### Work instructions
Output all of the data exactly, keeping any images out of the copy.

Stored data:
§

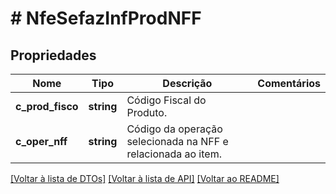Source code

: # # NfeSefazInfProdNFF

## Propriedades

Nome | Tipo | Descrição | Comentários
------------ | ------------- | ------------- | -------------
**c_prod_fisco** | **string** | Código Fiscal do Produto. |
**c_oper_nff** | **string** | Código da operação selecionada na NFF e relacionada ao item. |

[[Voltar à lista de DTOs]](../../README.md#models) [[Voltar à lista de API]](../../README.md#endpoints) [[Voltar ao README]](../../README.md)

§

### Exercise output
Source code

: # # NfeSefazInfProdNFF

## Propriedades

Nome | Tipo | Descrição | Comentários
------------ | ------------- | ------------- | -------------
**c_prod_fisco** | **string** | Código Fiscal do Produto. |
**c_oper_nff** | **string** | Código da operação selecionada na NFF e relacionada ao item. |

[[Voltar à lista de DTOs]](../../README.md#models) [[Voltar à lista de API]](../../README.md#endpoints) [[Voltar ao README]](../../README.md)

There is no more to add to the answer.